Windows 902 and 904 present the syntax of Q3 and Q4, respectively. The syntax representing the combined query is presented in a separate window 905. It can be seen in the combined abstract query syntax that only Patient ID remains as an output field 906 in the combined query. This is because Patient ID is the model entity for this query. The conditions portion 907 of the combined query shows that the condition “Diagnosis=X” has been eliminated in accordance to the subtraction operation. Further, due to condition negation being activated, and the fact that a condition based on city did not exist in Q3, the expression “City !=Rochester”.

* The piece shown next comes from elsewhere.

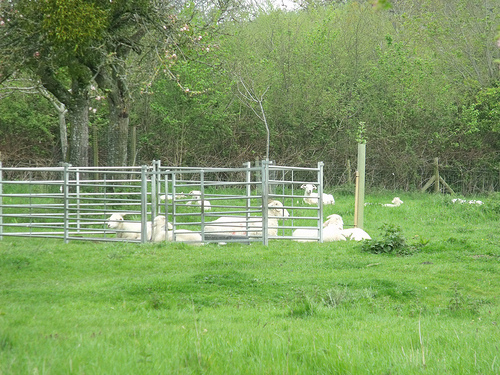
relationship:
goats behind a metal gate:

While the examples above include only two abstract queries being combined to form a third abstract query, it should be understood that embodiments of the current invention can be used to combine numerous (more than two) abstract queries together. Further, while the examples above are based on only three types of addition and subtraction operations (e.g., output, conditions, all), those skilled in the art will recognize that embodiments of the current invention can be configured with a variety of other types that provide additional functionality.

While the foregoing is directed to embodiments of the present invention, other and further embodiments of the present invention may be devised without departing from the basic scope thereof, and the scope thereof is determined by the claims that follow.